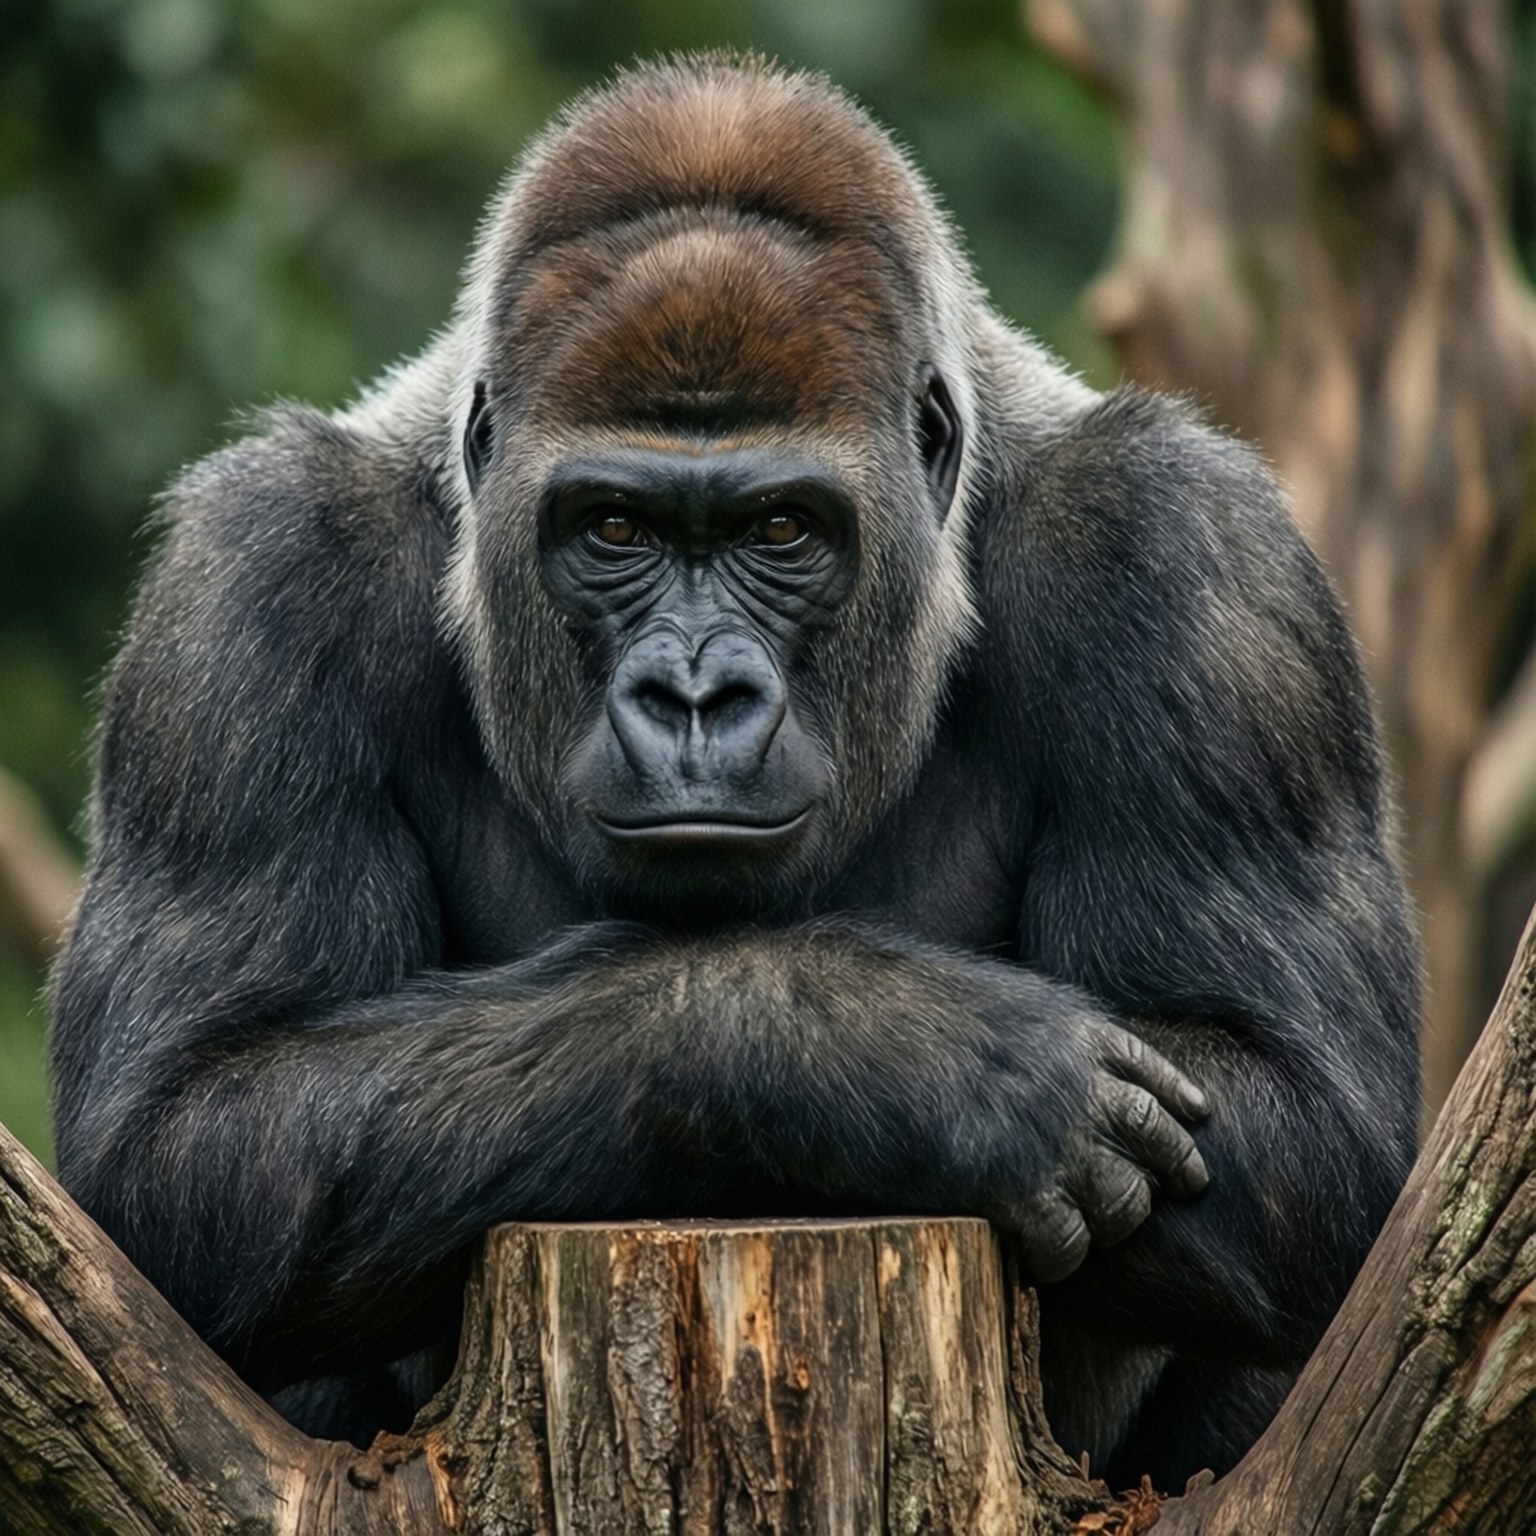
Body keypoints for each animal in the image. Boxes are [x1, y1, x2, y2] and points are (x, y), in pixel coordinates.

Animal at [50, 54, 1418, 1488]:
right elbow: (188, 1137)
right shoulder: (254, 575)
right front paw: (883, 1051)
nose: (697, 696)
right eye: (613, 528)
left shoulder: (1194, 553)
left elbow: (1310, 1133)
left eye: (781, 530)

┄┄┄┄┄┄

* Work request *
Copy each line above that has the word "right".

* Response *
right elbow: (188, 1137)
right shoulder: (254, 575)
right front paw: (883, 1051)
right eye: (613, 528)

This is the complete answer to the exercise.